SINGAPORE – Coordinating Minister for National Security K. Shanmugam said a Bloomberg article that mentioned the sale of his property suggested that he was involved in shady deals and possibly money laundering.
Mr Shanmugam said the article implied that his transaction was a secret deal that became “political fodder”, and that he took more money than what the property was worth from people who cannot be identified.
The minister was taking the stand for the third day in an ongoing defamation trial over the article on good class bungalow (GCB) transactions, headlined “Singapore mansion deals are increasingly shrouded in secrecy”.
Mr Shanmugam, who is also Home Affairs Minister, and Manpower Minister Tan See Leng have sued Bloomberg and Mr Low De Wei, the reporter who wrote the Dec 12, 2024, piece.
The article mentioned the ministers’ property deals in 2023 – the sale of Mr Shanmugam’s former home in the Queen Astrid Park area to UBS Trustees for $88 million in August 2023 and Dr Tan’s purchase of a bungalow in Brizay Park for nearly $27.3 million.

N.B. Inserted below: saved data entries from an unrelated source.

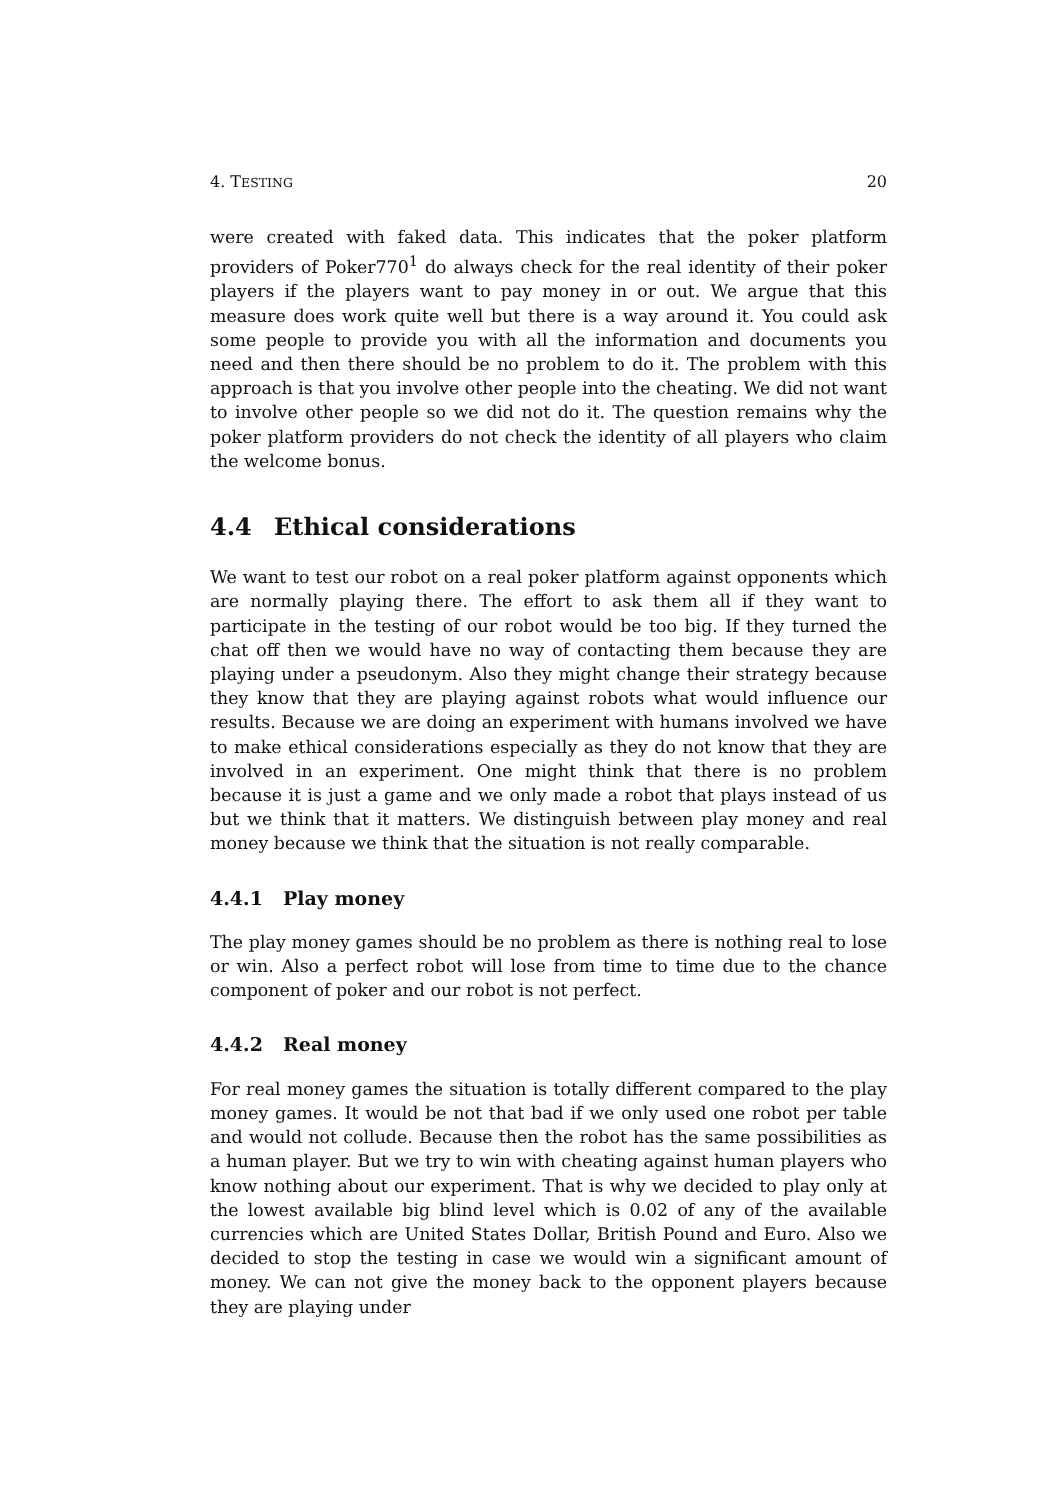4. TESTING 20
were created with faked data. This indicates that the poker platform providers of Poker770<sup>1</sup> do always check for the real identity of their poker players if the players want to pay money in or out. We argue that this measure does work quite well but there is a way around it. You could ask some people to provide you with all the information and documents you need and then there should be no problem to do it. The problem with this approach is that you involve other people into the cheating. We did not want to involve other people so we did not do it. The question remains why the poker platform providers do not check the identity of all players who claim the welcome bonus.
4.4 Ethical considerations
We want to test our robot on a real poker platform against opponents which are normally playing there. The effort to ask them all if they want to participate in the testing of our robot would be too big. If they turned the chat off then we would have no way of contacting them because they are playing under a pseudonym. Also they might change their strategy because they know that they are playing against robots what would influence our results. Because we are doing an experiment with humans involved we have to make ethical considerations especially as they do not know that they are involved in an experiment. One might think that there is no problem because it is just a game and we only made a robot that plays instead of us but we think that it matters. We distinguish between play money and real money because we think that the situation is not really comparable.
4.4.1 Play money
The play money games should be no problem as there is nothing real to lose or win. Also a perfect robot will lose from time to time due to the chance component of poker and our robot is not perfect.
4.4.2 Real money
For real money games the situation is totally different compared to the play money games. It would be not that bad if we only used one robot per table and would not collude. Because then the robot has the same possibilities as a human player. But we try to win with cheating against human players who know nothing about our experiment. That is why we decided to play only at the lowest available big blind level which is 0.02 of any of the available currencies which are United States Dollar, British Pound and Euro. Also we decided to stop the testing in case we would win a significant amount of money. We can not give the money back to the opponent players because they are playing under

Over the past three days, Mr Shanmugam has stressed that the article was written to “target” him by using a broader story about bungalow transactions to put out news about the sale of his property.
He cited internal e-mails exchanged among Bloomberg journalists to show that they were trying to find a “hook” to get into the story.
On April 9, Mr Shanmugam was cross-examined briefly by Mr Low’s lawyer, Senior Counsel Chelva Rajah.
The minister said he “wholly disagreed” with Mr Rajah’s suggestion that the article did not allege any criminal, illegal or improper conduct on his part.
Questioned later by his own lawyer, Senior Counsel Davinder Singh, Mr Shanmugam said the “entire article is false”.
The article opens with the assertion that the ultra-rich in Singapore are “cloaking” their property purchases in secrecy.
It states that deals made without the filing of caveats are “harder to track” because they do not show up in a database maintained by the Urban Redevelopment Authority (URA).
A caveat is a legal document that property buyers can submit to the Singapore Land Authority (SLA) to register their interest in a property and prevent other people from buying it.